Letters and Science Distinguished Speakers Series, Charis Kubrin
- Tuesday, September 12, 2017 at 3:30pm
- Strand Union Building, Procrastinator Theater - view map
Charis Kubrin, Professor in the Department Criminology, Law and Society at the University of California, Irvine, will present "Rap on Trial" as part of the College of Letters and Science's Distinguished Speakers Series.
Summary: In criminal proceedings across the U.S., rap music lyrics are being introduced as evidence of a defendant’s guilt. In this talk, Kubrin will draw attention to this disturbing practice of what she calls “rap on trial,” and explore its context, describe its elements and contours, and consider its broader significance. Kubrin will provide historical context, demonstrating that although the widespread use of rap lyrics in criminal trials may be a relatively recent phenomenon, it resides within a long tradition of antagonism between the legal establishment and hip hop culture, one that can be traced back to hip hop’s earliest roots. She will also offer examples of recent cases in which rap music has been used as evidence in trials against amateur rappers, almost all of whom are young men of color, in order to illustrate the specific ways that prosecutors present the music to judges and juries, as well as to highlight the devastating effects it can have on defendants. She will also discuss the elements of rap music that leave it vulnerable to judicial abuse. Finally, she will present experimental research that examines how rap lyrics impact decision-making as well as discuss the artistic, racial and legal ramifications of using this particular genre of music to put people in jail. Kubrin will conclude with recommendations for further research in this area, pointing out specific areas where scholarship would most effectively expose what it means to put rap on trial.

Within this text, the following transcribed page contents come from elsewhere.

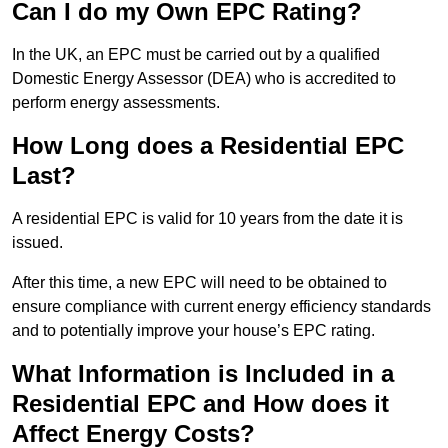
Can I do my Own EPC Rating?
In the UK, an EPC must be carried out by a qualified
Domestic Energy Assessor (DEA) who is accredited to
perform energy assessments.
How Long does a Residential EPC
Last?
A residential EPC is valid for 10 years from the date it is
issued.
After this time, a new EPC will need to be obtained to
ensure compliance with current energy efficiency standards
and to potentially improve your house’s EPC rating.
What Information is Included in a
Residential EPC and How does it
Affect Energy Costs?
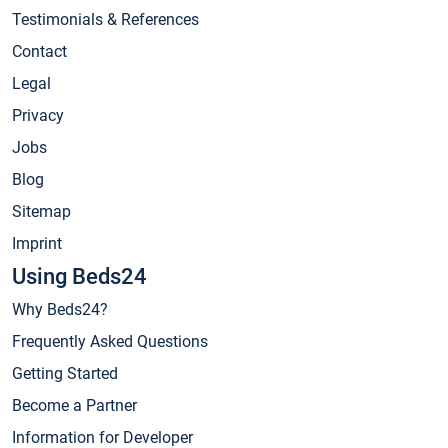
Testimonials & References
Contact
Legal
Privacy
Jobs
Blog
Sitemap
Imprint
Using Beds24
Why Beds24?
Frequently Asked Questions
Getting Started
Become a Partner
Information for Developer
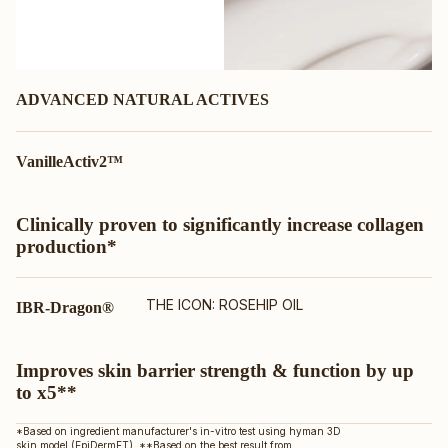
ADVANCED NATURAL ACTIVES
VanilleActiv2™
Clinically proven to significantly increase collagen
production*
THE ICON: ROSEHIP OIL
IBR-Dragon®
Improves skin barrier strength & function by up
to x5**
*Based on ingredient manufacturer's in-vitro test using hyman 3D
skin model (EpiDermFT). **Based on the best result from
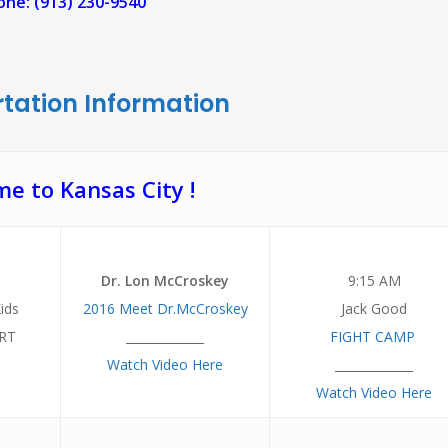
ne: (913) 230-9540
tation Information
e to Kansas City !
Dr. Lon McCroskey
9:15 AM
ids
2016 Meet Dr.McCroskey
Jack Good
RT
_____________
FIGHT CAMP
Watch Video Here
_____________
Watch Video Here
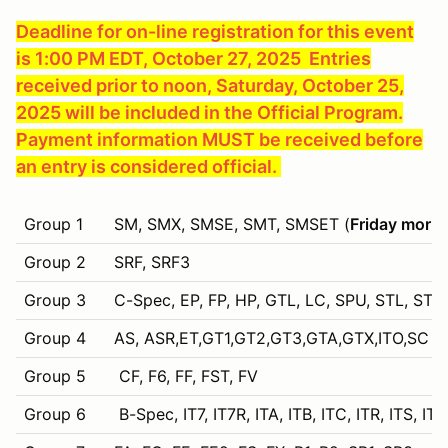
Deadline for on-line registration for this event
is 1:00 PM EDT, October 27, 2025 Entries
received prior to noon, Saturday, October 25,
2025 will be included in the Official Program.
Payment information MUST be received before
an entry is considered official.
Group 1
SM, SMX, SMSE, SMT, SMSET (
Friday morni
Group 2
SRF, SRF3
Group 3
C-Spec, EP, FP, HP, GTL, LC, SPU, STL, STU,
Group 4
AS, ASR,ET,GT1,GT2,GT3,GTA,GTX,ITO,SC (Sp
Group 5
CF, F6, FF, FST, FV
Group 6
B-Spec, IT7, IT7R, ITA, ITB, ITC, ITR, ITS, IT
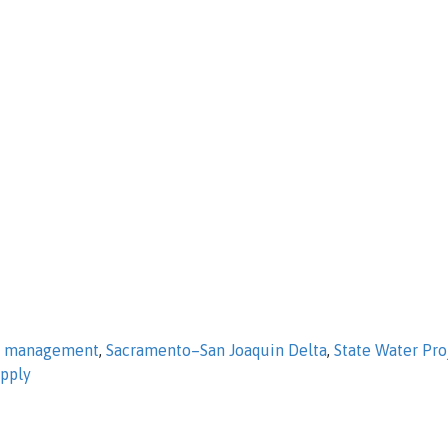
d management
,
Sacramento–San Joaquin Delta
,
State Water Pro
upply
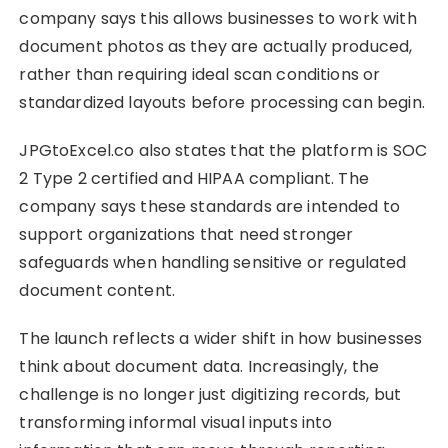
company says this allows businesses to work with
document photos as they are actually produced,
rather than requiring ideal scan conditions or
standardized layouts before processing can begin.
JPGtoExcel.co also states that the platform is SOC
2 Type 2 certified and HIPAA compliant. The
company says these standards are intended to
support organizations that need stronger
safeguards when handling sensitive or regulated
document content.
The launch reflects a wider shift in how businesses
think about document data. Increasingly, the
challenge is no longer just digitizing records, but
transforming informal visual inputs into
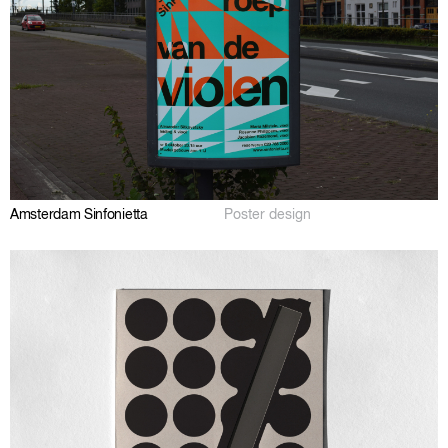
Amsterdam Sinfonietta
Poster design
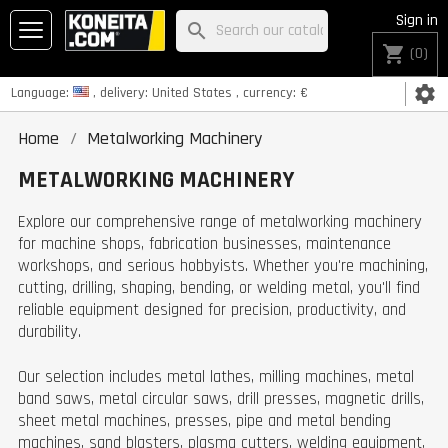
Sign in
search
shopping_cart
(0)
settings
Language:
, delivery:
United States
, currency:
€
Home
Metalworking Machinery
METALWORKING MACHINERY
Explore our comprehensive range of metalworking machinery
for machine shops, fabrication businesses, maintenance
workshops, and serious hobbyists. Whether you're machining,
cutting, drilling, shaping, bending, or welding metal, you'll find
reliable equipment designed for precision, productivity, and
durability.
Our selection includes metal lathes, milling machines, metal
band saws, metal circular saws, drill presses, magnetic drills,
sheet metal machines, presses, pipe and metal bending
machines, sand blasters, plasma cutters, welding equipment,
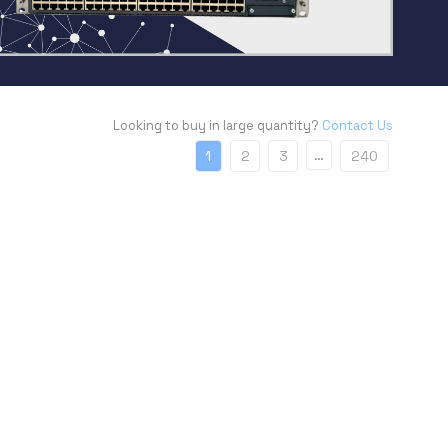
Looking to buy in large quantity?
Contact Us
…
1
2
3
240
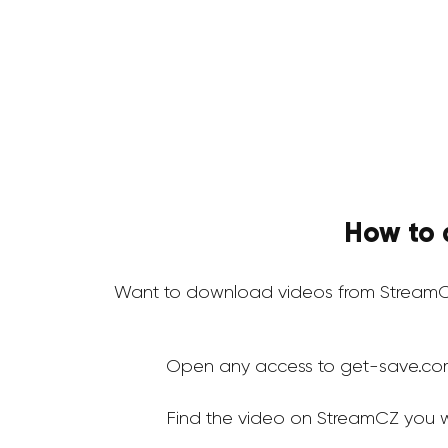
How to 
Want to download videos from StreamC
Open any access to get-save.co
Find the video on StreamCZ you 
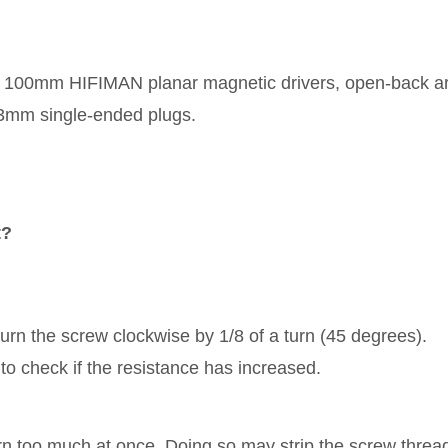
100mm HIFIMAN planar magnetic drivers, open-back ar
3mm single-ended plugs.
t?
turn the screw clockwise by 1/8 of a turn (45 degrees).
h to check if the resistance has increased.
rn too much at once. Doing so may strip the screw threa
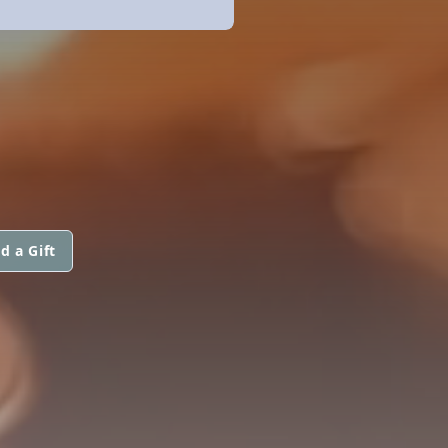
d a Gift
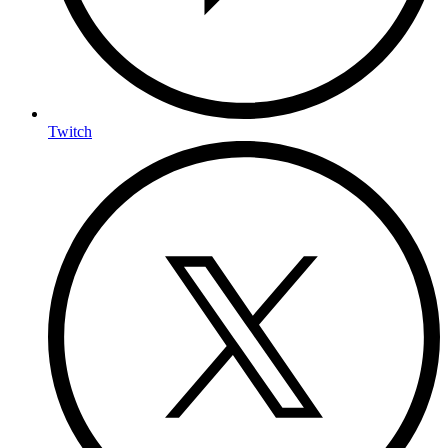
Twitch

About the speaker: Charis E. Kubrin is the co-author or co-editor of five books and has published dozens of journal articles, many of which focus on the intersection of music, culture and social identity, particularly as it applies to hip-hop and minority youth in disadvantaged communities. She is a frequent media contributor whose writing has been featured in the The New York Times, The Los Angeles Times, Forbes and CNN. She is co-author of two amicus briefs on rap music that were filed with the U.S. Supreme Court (Elonis v. U.S.; Bell v. Itawamba County School Board) and has served as an expert witness and consultant in multiple criminal cases involving rap music as evidence of alleged underlying criminal activity. Charis gave a TEDx talk, The Threatening Nature of…Rap Music?, on the use of rap lyrics as evidence in criminal trials. In 2005, Charis received the American Society of Criminology’s Ruth Shonle Cavan Young Scholar Award and in 2014 she received The Coramae Richey Mann Award from the American Society of Criminology’s Division on People of Color and Crime in recognition of her outstanding contributions to scholarship on race, crime and justice.
This talk is sponsored by the Department of Sociology and Anthropology with support from the College of Letters and Science.